Wednesday, November 17, 2021

China Pavilion Restaurant: Only A Sign Remains

While walking down Hudson Street in Chinatown, you may come upon a large empty lot. Back in the summer of 2019, the Chinese Historical Society of New England worked with the Boston City Archaeology Program on the first archaeological dig in Chinatown in this lot. They were primarily digging at the former location of 6 Hudson Street, where Ruby Foo's Den had been located. 

At the end of the lot is 16 Hudson Street, a building which once housed the Ginza Restaurant. On the exterior wall of this building, facing the empty lot, is a sign for the China Pavilion (pictured above). This restaurant doesn't exist any longer although their sign remains. I want to provide some information about this former restaurant, although I'll note that the local newspapers gave scant coverage to this location. 

The China Pavilion, Inc. was incorporated on October 28, 1968, with Henry Tom, of Newton, being designated as the President, Treasurer, and Secretary.  The corporation would be dissolved on December 31, 1990. So, the restaurant last for about 22 years.  

The first advertisement for the restaurant was printed in the Boston Globe, April 20, 1969. It noted that the restaurant, located at 14 Hudson Street, would hold its Grand Opening on April 24. As it was “The Year of the Chicken,” the restaurant chose to offer some specials. On the Grand Opening, and the 14th of each month, if you ordered any dish containing chicken, you would receive a duplicate take-hone order FREE. You also could get a 20% discount on all chicken dishes every Saturday and Sunday. These  specials would be in effect through October 24, 1969, when you dined between 3pm-12pm. 

The ad also mentioned “Free Take-Hone Orders.” It's possible that other Chinese restaurants were charging extra for take-home orders. 

The Boston Globe, May 22, 1969, had a legal notice, noting a transfer of the liquor license from The Snifter Corporation to the China Pavilion, which was noted as having two rooms and a kitchen.

The Mass Media, March 27, 1972, published an article titled, A Gourmet’s Guide Chopsticking. It described a few of their favorite Chinese restaurant, including the Chinese Pavilion. It noted, “There is no end of the good things that we can say about this restaurant, for it is one of our favorites.” The article continued, “The atmosphere is conducive to anything from planning political intrigues to general hacking off. The food is well prepared and moderately priced.” It also raved about their Luncheon Specials, such as the No.5 ($1.25), which included chicken fingers, butterfly shrimp, pork fried rice, tea and fortune cookies.

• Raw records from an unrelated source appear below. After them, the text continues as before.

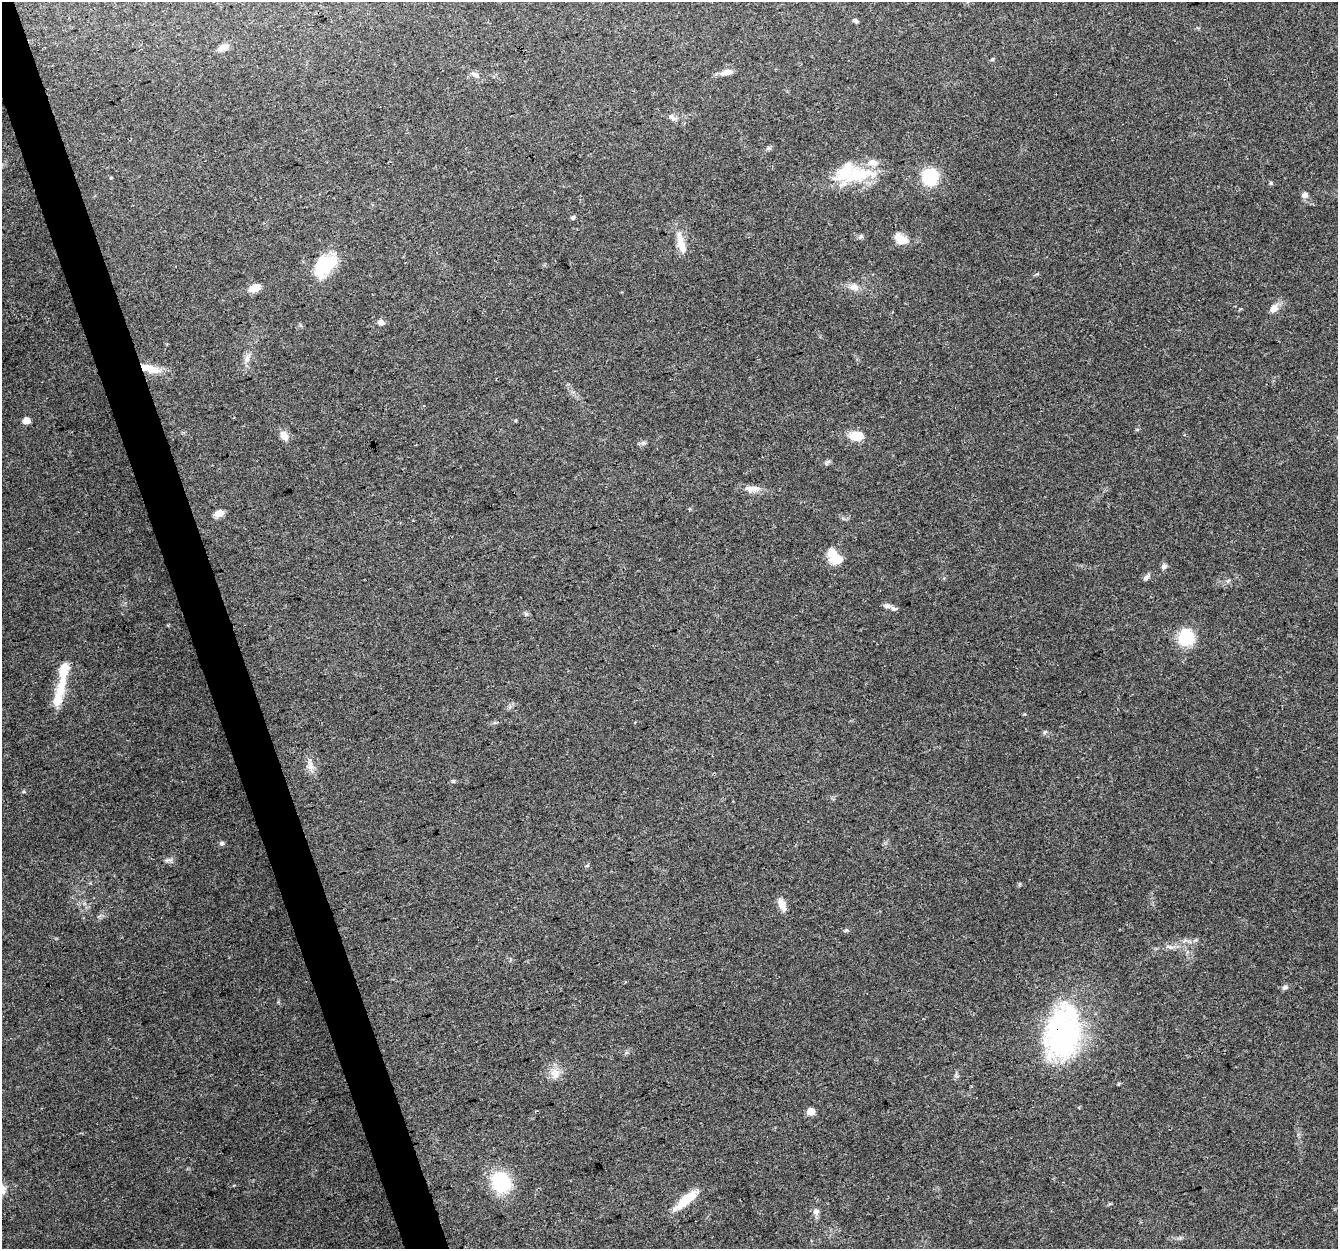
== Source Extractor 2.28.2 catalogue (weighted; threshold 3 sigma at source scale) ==
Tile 11 of 4 x 4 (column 3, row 3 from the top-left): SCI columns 2674-4009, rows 1365-2611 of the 5345 x 5167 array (HDU 1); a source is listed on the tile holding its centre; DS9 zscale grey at full resolution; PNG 1340 x 1251 px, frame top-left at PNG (2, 2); no overlay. Shown black and unused: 3% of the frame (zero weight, under 3 of 4 exposures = <1% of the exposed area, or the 3 px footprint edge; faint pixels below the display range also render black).
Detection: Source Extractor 2.28.2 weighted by HDU 2 'WHT'; one run over the whole footprint, this tile lists its part. Background 0.0796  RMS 0.0052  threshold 0.0236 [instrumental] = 3 sigma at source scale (4.5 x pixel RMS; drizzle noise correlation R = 1.50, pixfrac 1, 0.0396/0.0396 arcsec/px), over >= 5 px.
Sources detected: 58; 3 inside a brighter object's white glare — not listed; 6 inside a brighter listed object's ellipse — not listed separately; the other 49 listed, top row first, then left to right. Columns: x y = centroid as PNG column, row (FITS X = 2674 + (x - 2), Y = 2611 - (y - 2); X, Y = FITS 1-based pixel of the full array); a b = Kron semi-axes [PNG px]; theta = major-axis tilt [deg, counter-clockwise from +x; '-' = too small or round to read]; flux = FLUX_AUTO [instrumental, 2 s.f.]
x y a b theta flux
856 21 7 5 -40 1.1
223 47 14 7 25 3.4
727 72 14 7 11 3.7
475 75 10 7 -24 2
672 118 12 6 -28 2
857 175 53 17 9 28
930 177 16 15 - 21
1271 183 5 4 - 0.66
1305 195 7 6 - 2.4
573 218 6 5 - 0.92
861 236 6 5 - 0.92
901 239 16 10 -30 6.7
682 247 22 10 -67 5.8
325 265 31 18 45 20
854 287 13 9 -13 3.8
255 288 11 8 20 6
1274 308 11 9 55 3.6
381 322 7 6 - 2.5
247 359 9 7 85 2.5
154 369 19 11 -17 6.8
26 420 5 5 - 5.4
284 435 12 8 -54 4.3
856 436 14 9 -1 10
828 462 11 4 45 1.1
749 489 18 8 -16 4.1
219 513 10 7 22 4.2
836 558 18 11 -22 9.4
1164 566 8 6 28 1.5
1146 578 10 6 48 1.6
887 606 9 6 -13 1.8
526 614 7 4 -1 0.86
1186 638 18 16 64 21
61 688 37 13 82 13
1045 732 6 4 70 0.73
310 766 18 7 -79 3.8
453 781 5 5 - 0.79
221 843 6 6 - 1.2
167 860 7 4 18 1.1
587 865 6 4 1 0.68
782 903 15 9 -67 4.1
846 930 6 4 19 0.85
1169 947 13 5 -13 2.2
1285 987 8 6 31 1.4
1062 1033 64 38 79 110
555 1074 15 13 -88 5.6
811 1111 8 7 - 4
501 1182 18 15 -51 44
686 1200 33 10 40 12
816 1212 9 7 -80 2.4
Overlapping masked pixels (flux is a lower limit): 1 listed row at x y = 1062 1033
Unlisted compact peaks at least as high as the median listed source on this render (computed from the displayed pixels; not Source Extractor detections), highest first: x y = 643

There was a brief mention in the Boston Globe, February 4, 1982, that the China Pavilion had some excellent Dim Sum dishes, like their “large fried pork dumpling.”

Finally, the Boston Globe, September 22, 1983, noted the restaurant was open till 4am, and was “amusingly decorated with lanterns and mirror, and the tables are covered with the brightest red cloths." They had an extensive menu of Cantonese and Mandarin-Szechuan dishes, and also served "potent cocktails" for under $3.50. Finally, it was mentioned the restaurant “occasionally serves a gelatinous coconut confection after midnight to satisfy the sweet tooth.”

The restaurant closed in 1990 and their sign remains, 30 years later. The restaurant survived for over 20 years, so it must have done well, and it might have been innovative by offering free take-home orders. It was likely a popular late-night destination, being open until 4am. 

1 comment:

CLS said...

I'm guessing that "free take-home orders" is just reiterating the offer of a free duplicate order of any chicken dish on the 14th of each month, rather than suggesting that other restaurants charged for takeaway.